• **What to work on**: Below are entries. Give back exactly the lines from the one containing "structureel te reinigen" through the one containing "Universitas Muhammadiyah Sidrap", inclusive, without the pictures.

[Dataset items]
--- START ---
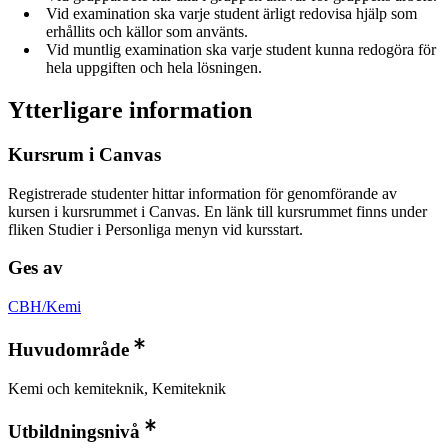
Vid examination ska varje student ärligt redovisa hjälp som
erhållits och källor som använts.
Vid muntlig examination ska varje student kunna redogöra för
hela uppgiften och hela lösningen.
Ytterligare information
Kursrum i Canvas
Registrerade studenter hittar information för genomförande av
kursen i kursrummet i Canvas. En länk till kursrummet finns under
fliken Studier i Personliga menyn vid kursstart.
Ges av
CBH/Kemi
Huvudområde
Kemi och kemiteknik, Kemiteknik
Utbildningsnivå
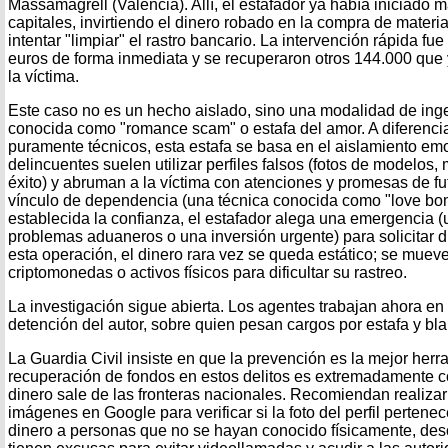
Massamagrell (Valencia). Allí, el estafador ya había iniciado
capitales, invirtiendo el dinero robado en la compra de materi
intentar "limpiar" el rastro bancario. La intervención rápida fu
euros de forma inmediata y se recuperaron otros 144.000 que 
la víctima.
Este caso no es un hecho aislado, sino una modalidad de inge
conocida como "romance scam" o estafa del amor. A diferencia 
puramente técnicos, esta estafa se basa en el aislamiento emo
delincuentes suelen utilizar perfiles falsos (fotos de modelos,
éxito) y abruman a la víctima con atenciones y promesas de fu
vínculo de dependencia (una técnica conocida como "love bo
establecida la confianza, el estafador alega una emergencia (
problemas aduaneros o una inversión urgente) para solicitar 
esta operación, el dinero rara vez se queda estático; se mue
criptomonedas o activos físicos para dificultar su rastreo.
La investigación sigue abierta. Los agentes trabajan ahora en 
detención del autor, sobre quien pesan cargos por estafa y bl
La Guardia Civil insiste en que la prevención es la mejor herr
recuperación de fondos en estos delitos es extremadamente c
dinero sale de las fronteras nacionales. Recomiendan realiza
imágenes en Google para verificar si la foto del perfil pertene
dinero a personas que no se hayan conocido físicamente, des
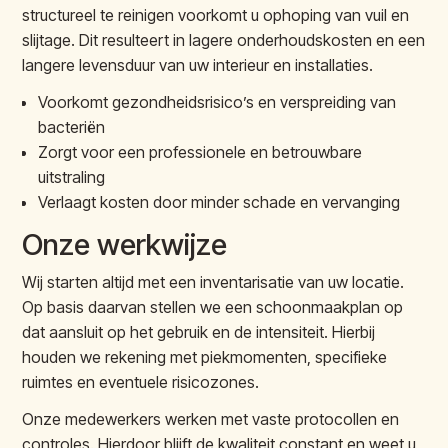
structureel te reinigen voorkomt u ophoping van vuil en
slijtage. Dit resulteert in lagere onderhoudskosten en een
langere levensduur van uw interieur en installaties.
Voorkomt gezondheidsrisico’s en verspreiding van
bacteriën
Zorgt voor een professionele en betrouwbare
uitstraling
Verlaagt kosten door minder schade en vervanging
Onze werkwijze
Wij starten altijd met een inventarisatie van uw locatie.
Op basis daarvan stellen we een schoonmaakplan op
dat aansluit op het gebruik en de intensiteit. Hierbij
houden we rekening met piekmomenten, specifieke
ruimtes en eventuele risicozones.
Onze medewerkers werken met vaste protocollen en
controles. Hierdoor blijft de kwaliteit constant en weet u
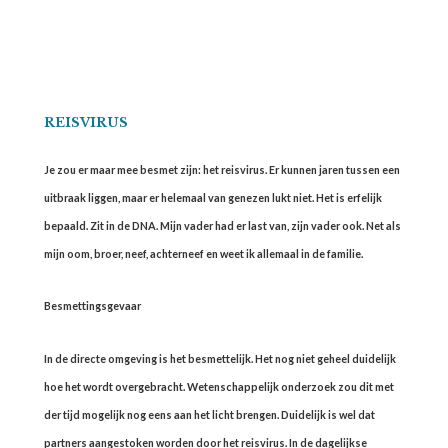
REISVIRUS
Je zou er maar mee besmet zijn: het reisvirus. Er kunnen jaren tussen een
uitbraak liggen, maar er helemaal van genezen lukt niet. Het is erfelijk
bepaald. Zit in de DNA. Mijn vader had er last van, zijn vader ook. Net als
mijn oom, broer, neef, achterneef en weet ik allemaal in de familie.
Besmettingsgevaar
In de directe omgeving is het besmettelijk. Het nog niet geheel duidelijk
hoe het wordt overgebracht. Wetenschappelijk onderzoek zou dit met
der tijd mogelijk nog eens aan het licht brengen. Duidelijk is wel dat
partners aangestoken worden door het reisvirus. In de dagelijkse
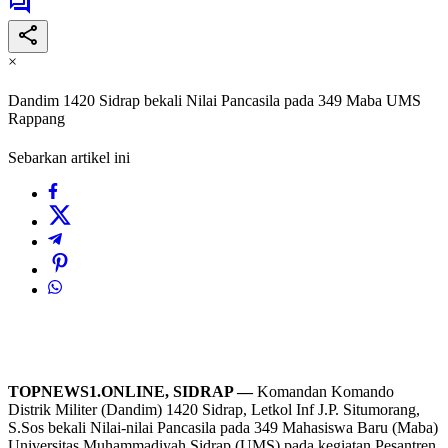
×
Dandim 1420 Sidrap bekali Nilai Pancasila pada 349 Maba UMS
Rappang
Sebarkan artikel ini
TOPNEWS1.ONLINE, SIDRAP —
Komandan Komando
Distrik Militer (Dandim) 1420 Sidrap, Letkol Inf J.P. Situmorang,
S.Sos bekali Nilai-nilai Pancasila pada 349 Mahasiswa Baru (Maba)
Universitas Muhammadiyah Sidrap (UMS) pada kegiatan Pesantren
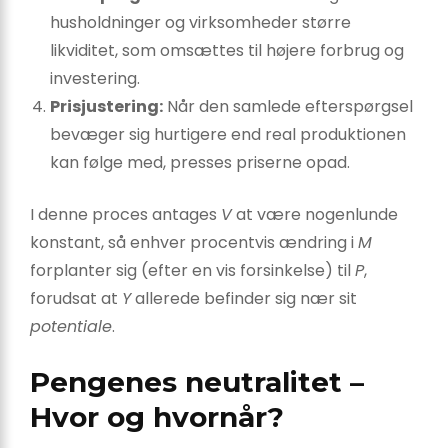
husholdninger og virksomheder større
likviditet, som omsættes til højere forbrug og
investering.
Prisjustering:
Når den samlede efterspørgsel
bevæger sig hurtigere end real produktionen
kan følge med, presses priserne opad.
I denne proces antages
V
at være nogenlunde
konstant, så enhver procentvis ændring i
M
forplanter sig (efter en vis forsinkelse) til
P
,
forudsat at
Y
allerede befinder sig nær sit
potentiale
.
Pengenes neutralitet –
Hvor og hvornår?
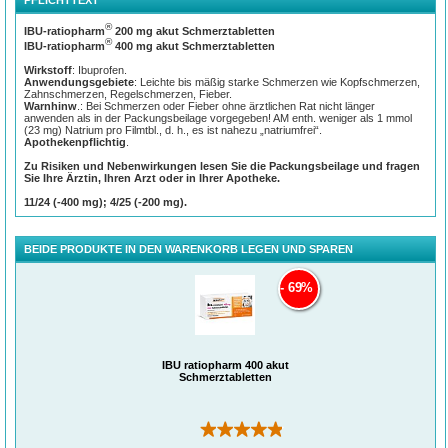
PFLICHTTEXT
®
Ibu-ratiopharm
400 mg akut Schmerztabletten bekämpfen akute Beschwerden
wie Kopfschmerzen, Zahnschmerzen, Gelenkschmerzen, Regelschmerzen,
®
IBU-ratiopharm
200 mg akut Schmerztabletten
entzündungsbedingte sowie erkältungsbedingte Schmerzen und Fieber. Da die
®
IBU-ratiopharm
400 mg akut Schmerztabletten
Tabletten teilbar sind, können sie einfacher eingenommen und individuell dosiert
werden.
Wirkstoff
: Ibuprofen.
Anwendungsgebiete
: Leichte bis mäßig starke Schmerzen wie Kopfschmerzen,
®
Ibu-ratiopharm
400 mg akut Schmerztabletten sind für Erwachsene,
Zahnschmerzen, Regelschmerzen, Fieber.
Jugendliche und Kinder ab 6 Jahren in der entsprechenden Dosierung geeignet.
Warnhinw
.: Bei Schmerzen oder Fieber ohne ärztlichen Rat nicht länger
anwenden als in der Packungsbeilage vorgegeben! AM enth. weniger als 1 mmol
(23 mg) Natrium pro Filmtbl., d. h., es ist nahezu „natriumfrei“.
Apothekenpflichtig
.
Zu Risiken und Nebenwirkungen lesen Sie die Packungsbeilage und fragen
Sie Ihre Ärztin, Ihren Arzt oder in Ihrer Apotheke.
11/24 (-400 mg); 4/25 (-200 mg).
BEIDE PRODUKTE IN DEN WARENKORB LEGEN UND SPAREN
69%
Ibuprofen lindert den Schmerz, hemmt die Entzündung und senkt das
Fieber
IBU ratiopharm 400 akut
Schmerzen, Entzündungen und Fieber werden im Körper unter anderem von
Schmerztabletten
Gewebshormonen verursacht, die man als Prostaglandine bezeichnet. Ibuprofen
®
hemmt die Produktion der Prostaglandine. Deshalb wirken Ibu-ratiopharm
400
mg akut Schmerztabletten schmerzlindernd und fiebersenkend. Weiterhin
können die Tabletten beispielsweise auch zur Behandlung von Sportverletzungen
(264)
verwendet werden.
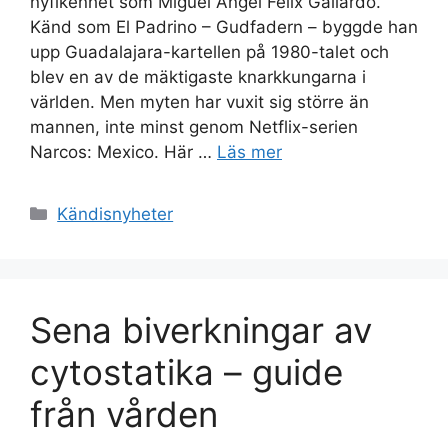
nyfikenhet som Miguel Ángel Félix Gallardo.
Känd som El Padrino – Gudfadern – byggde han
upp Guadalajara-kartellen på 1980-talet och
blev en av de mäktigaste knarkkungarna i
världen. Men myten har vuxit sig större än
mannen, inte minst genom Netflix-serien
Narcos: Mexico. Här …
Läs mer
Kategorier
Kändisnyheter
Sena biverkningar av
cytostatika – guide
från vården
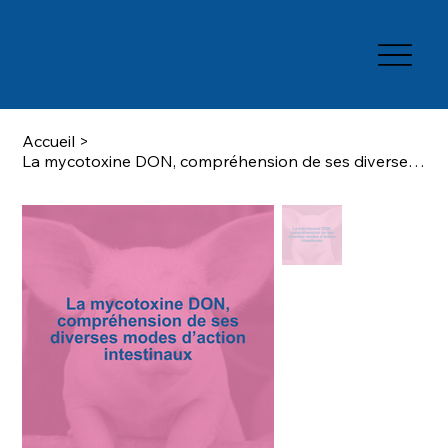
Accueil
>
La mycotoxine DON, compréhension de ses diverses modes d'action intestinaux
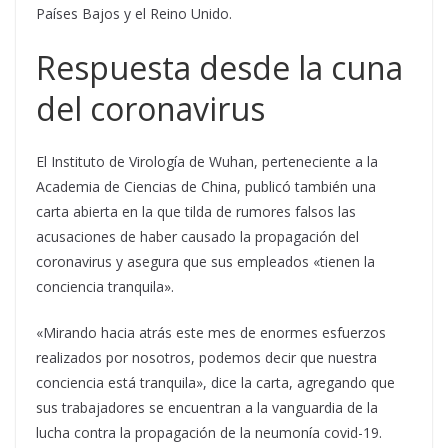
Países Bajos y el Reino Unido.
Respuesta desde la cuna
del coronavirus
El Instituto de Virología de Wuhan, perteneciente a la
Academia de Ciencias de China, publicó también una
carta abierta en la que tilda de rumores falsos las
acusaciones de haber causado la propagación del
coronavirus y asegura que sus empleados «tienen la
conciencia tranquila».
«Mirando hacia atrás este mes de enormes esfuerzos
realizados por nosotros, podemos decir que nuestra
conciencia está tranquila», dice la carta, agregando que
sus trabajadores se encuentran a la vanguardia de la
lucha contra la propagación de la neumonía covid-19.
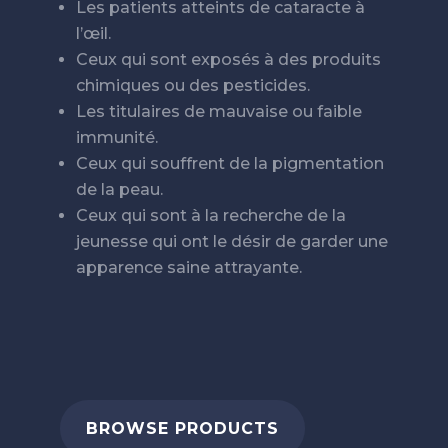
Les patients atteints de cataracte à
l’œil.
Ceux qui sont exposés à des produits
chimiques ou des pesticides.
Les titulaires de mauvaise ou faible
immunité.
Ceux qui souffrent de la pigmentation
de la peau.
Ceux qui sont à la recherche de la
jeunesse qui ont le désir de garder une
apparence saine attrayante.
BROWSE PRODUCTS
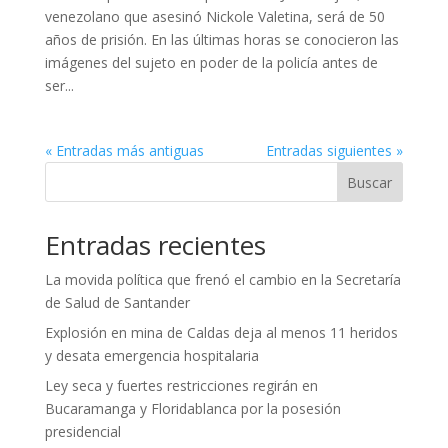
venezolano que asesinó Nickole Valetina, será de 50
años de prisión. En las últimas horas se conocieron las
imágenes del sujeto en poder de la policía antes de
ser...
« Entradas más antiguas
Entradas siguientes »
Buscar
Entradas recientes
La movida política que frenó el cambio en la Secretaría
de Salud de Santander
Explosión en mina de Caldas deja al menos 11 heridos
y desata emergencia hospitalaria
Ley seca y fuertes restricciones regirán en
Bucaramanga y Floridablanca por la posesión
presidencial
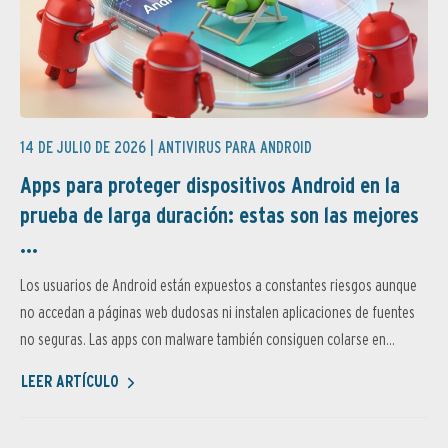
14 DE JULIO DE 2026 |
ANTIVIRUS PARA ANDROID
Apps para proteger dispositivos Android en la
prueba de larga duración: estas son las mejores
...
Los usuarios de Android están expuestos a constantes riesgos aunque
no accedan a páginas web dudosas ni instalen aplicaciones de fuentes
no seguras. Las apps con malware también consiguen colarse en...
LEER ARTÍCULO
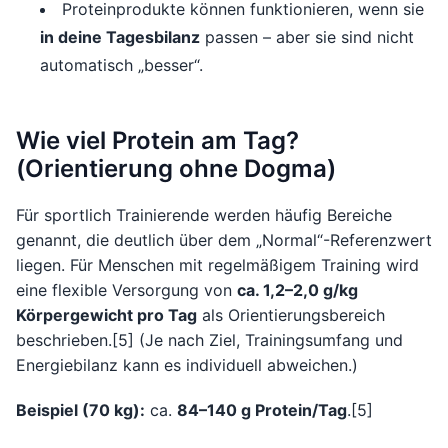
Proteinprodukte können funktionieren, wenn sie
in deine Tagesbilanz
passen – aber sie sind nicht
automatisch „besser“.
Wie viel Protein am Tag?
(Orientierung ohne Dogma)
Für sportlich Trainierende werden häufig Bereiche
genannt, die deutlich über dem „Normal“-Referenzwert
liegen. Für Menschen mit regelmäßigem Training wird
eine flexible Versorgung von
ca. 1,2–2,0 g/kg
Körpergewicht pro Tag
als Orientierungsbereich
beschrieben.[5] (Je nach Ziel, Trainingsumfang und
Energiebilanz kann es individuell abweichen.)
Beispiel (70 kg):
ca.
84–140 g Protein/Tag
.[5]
--- END ---
• **Result of the exercise**:
structureel te reinigen voorkomt u ophoping van vuil en
slijtage. Dit resulteert in lagere onderhoudskosten en een
langere levensduur van uw interieur en installaties.
Voorkomt gezondheidsrisico’s en verspreiding van
bacteriën
Zorgt voor een professionele en betrouwbare
uitstraling
Verlaagt kosten door minder schade en vervanging
Onze werkwijze
Wij starten altijd met een inventarisatie van uw locatie.
Op basis daarvan stellen we een schoonmaakplan op
dat aansluit op het gebruik en de intensiteit. Hierbij
houden we rekening met piekmomenten, specifieke
ruimtes en eventuele risicozones.
Onze medewerkers werken met vaste protocollen en
controles. Hierdoor blijft de kwaliteit constant en weet u
REISVIRUS
Je zou er maar mee besmet zijn: het reisvirus. Er kunnen jaren tussen een
uitbraak liggen, maar er helemaal van genezen lukt niet. Het is erfelijk
bepaald. Zit in de DNA. Mijn vader had er last van, zijn vader ook. Net als
mijn oom, broer, neef, achterneef en weet ik allemaal in de familie.
Besmettingsgevaar
In de directe omgeving is het besmettelijk. Het nog niet geheel duidelijk
hoe het wordt overgebracht. Wetenschappelijk onderzoek zou dit met
der tijd mogelijk nog eens aan het licht brengen. Duidelijk is wel dat
partners aangestoken worden door het reisvirus. In de dagelijkse
×
Dandim 1420 Sidrap bekali Nilai Pancasila pada 349 Maba UMS
Rappang
Sebarkan artikel ini
TOPNEWS1.ONLINE, SIDRAP —
Komandan Komando
Distrik Militer (Dandim) 1420 Sidrap, Letkol Inf J.P. Situmorang,
S.Sos bekali Nilai-nilai Pancasila pada 349 Mahasiswa Baru (Maba)
Universitas Muhammadiyah Sidrap (UMS) pada kegiatan Pesantren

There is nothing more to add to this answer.